[Request]:
Put each line of the data below into a JSON list of strings, one string per line, with blank lines and pictures left out.

[Data for this exercise]:
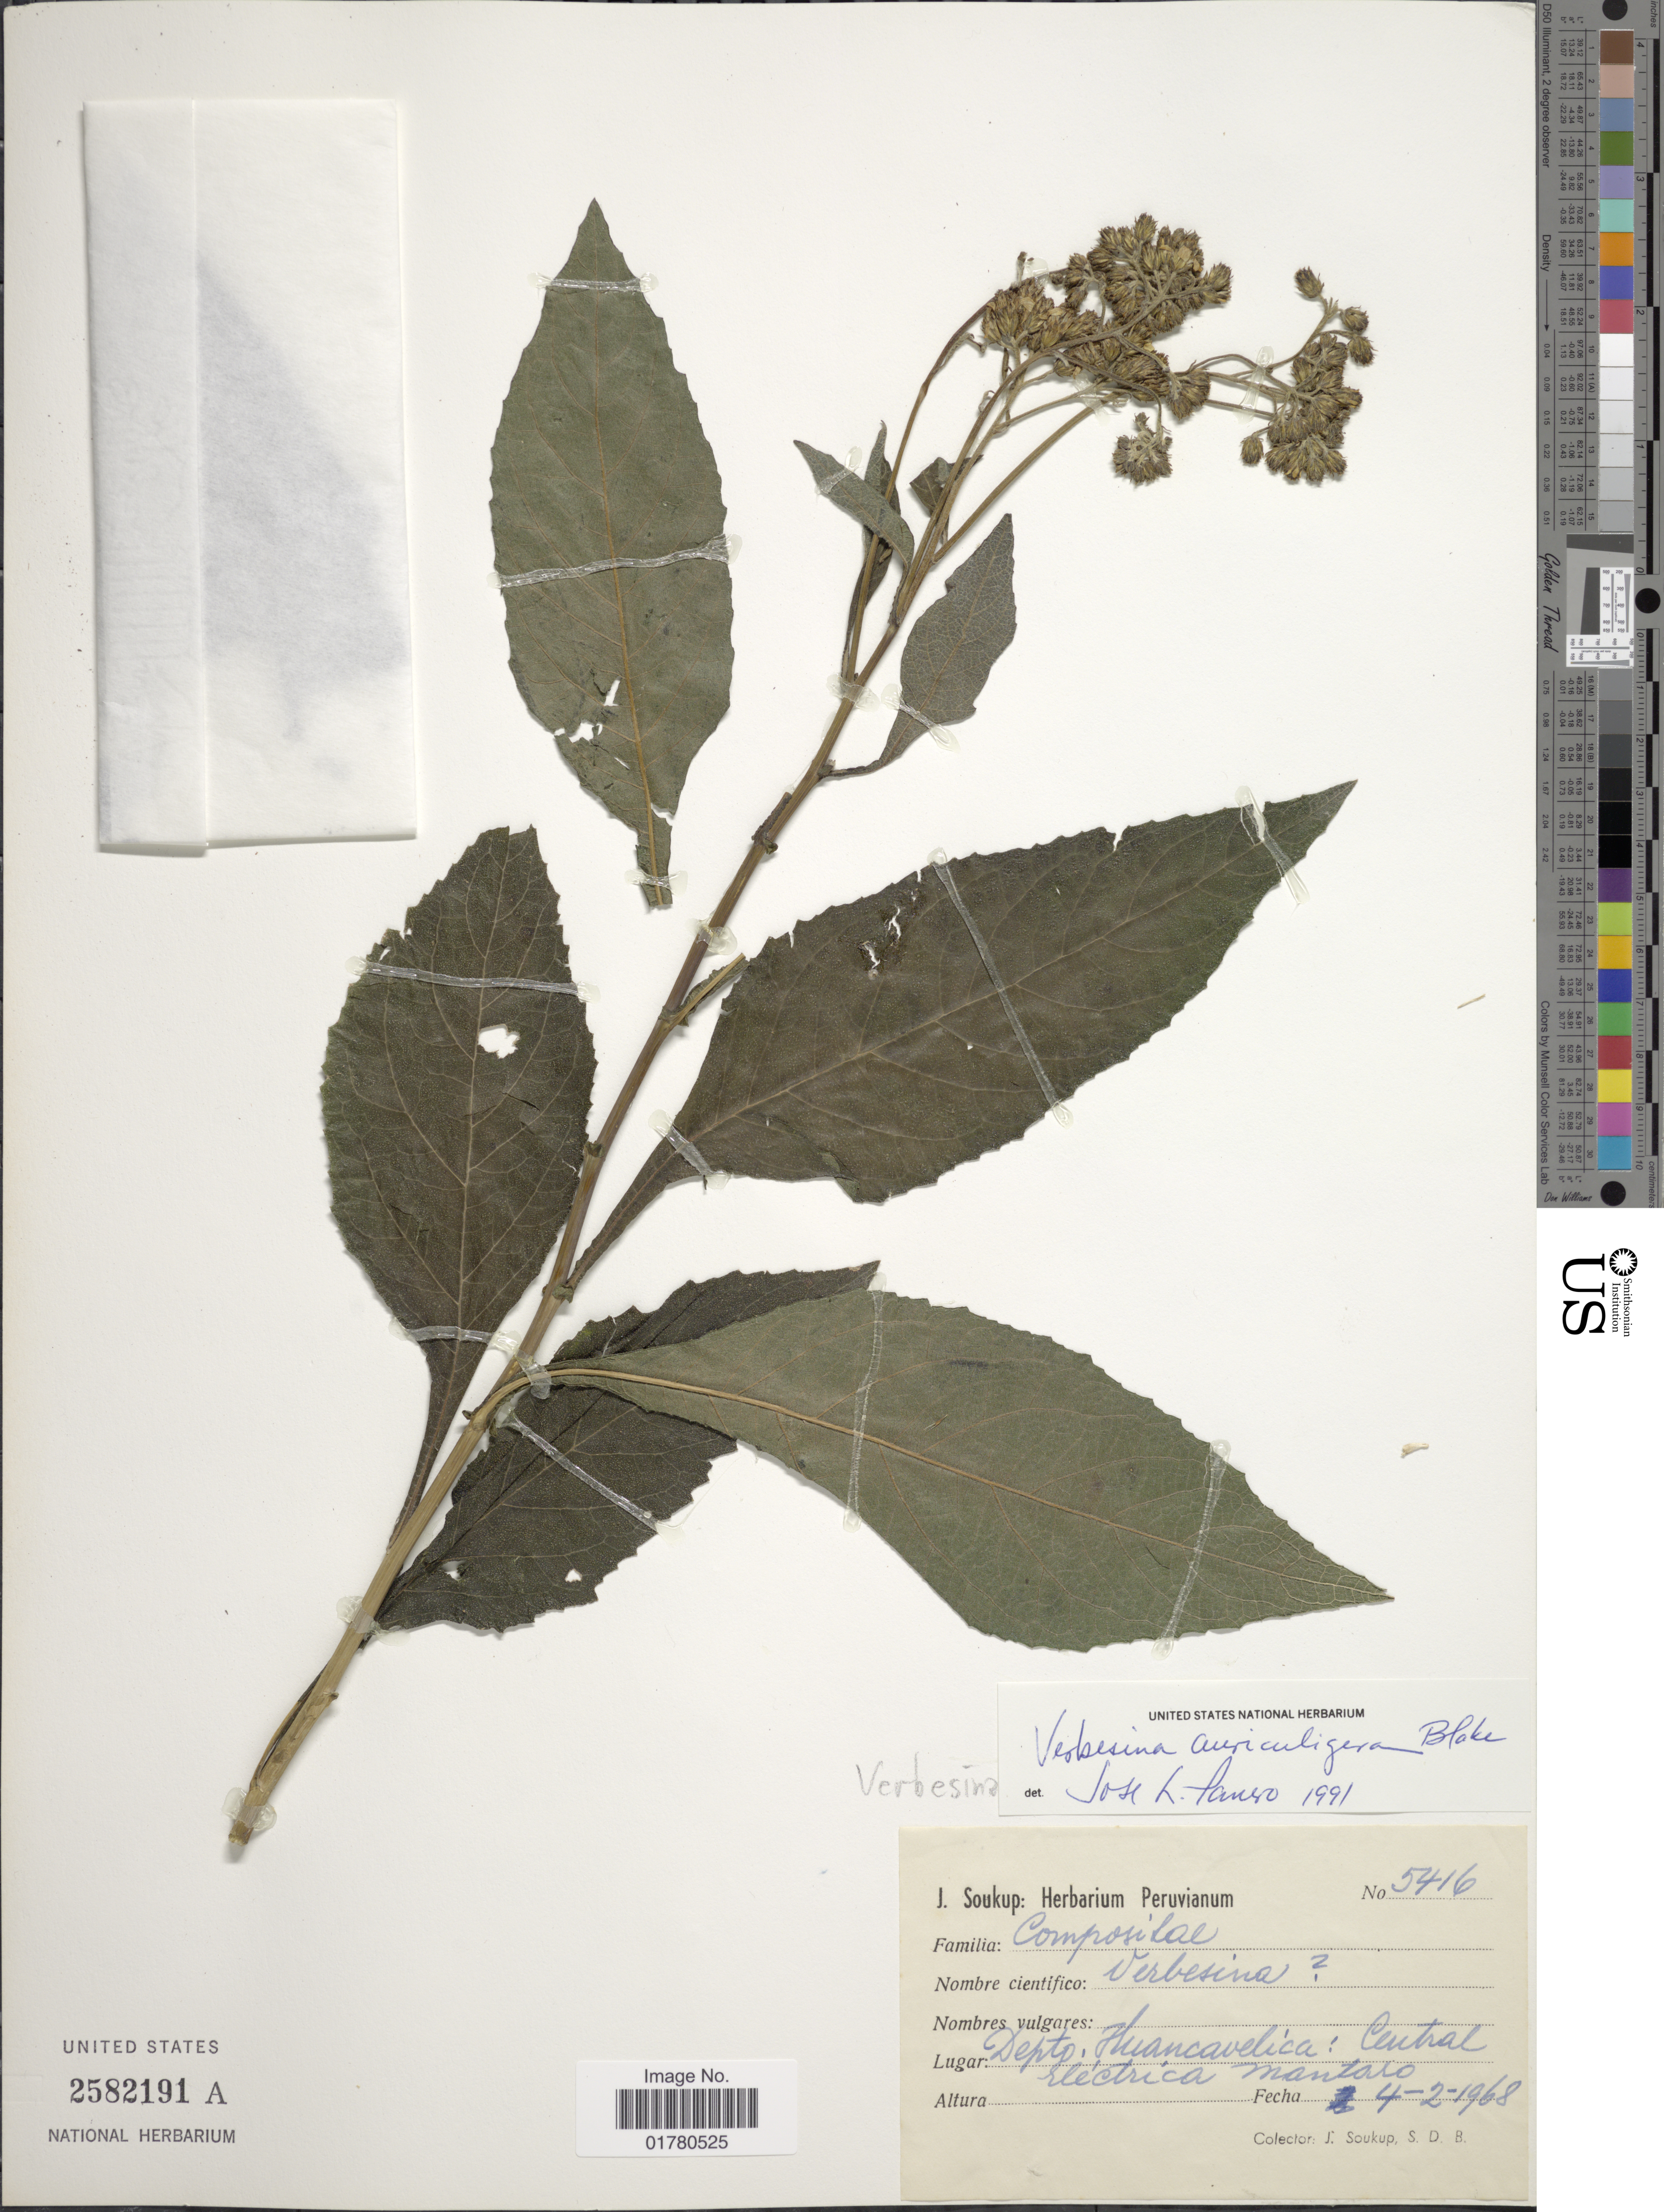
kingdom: Plantae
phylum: Tracheophyta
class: Magnoliopsida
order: Asterales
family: Asteraceae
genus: Verbesina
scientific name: Verbesina auriculigera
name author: S.F. Blake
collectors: J. Soukup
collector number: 5416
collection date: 1968-02-04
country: Peru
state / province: Huancavelica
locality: Central Eléctrica Mantaro, Depto. Huancavelica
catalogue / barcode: US 2582191A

[Solution to this problem]:
[
  "kingdom: Plantae",
  "phylum: Tracheophyta",
  "class: Magnoliopsida",
  "order: Asterales",
  "family: Asteraceae",
  "genus: Verbesina",
  "scientific name: Verbesina auriculigera",
  "name author: S.F. Blake",
  "collectors: J. Soukup",
  "collector number: 5416",
  "collection date: 1968-02-04",
  "country: Peru",
  "state / province: Huancavelica",
  "locality: Central Eléctrica Mantaro, Depto. Huancavelica",
  "catalogue / barcode: US 2582191A"
]